TASK DESCRIPTION — Below are some records; output exactly the lines from the line with "- T10 vertebra: bounding" to the line with "- T11 vertebra: <225,270,280,316>", both ends kept, and nothing more.

TASK INPUT —
###

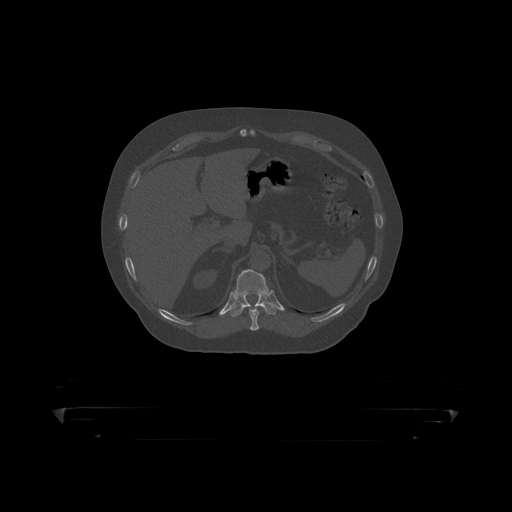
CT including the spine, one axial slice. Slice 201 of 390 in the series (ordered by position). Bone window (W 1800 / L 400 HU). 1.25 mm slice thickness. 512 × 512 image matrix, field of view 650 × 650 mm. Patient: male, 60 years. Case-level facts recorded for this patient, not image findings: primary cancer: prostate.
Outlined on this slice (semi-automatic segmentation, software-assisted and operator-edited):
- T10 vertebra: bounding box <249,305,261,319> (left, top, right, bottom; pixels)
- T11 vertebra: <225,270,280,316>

###

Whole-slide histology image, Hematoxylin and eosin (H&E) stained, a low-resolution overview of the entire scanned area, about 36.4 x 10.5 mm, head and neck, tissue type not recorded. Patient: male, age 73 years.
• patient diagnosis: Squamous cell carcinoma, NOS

###

ANSWER BELOW —
- T10 vertebra: bounding box <249,305,261,319> (left, top, right, bottom; pixels)
- T11 vertebra: <225,270,280,316>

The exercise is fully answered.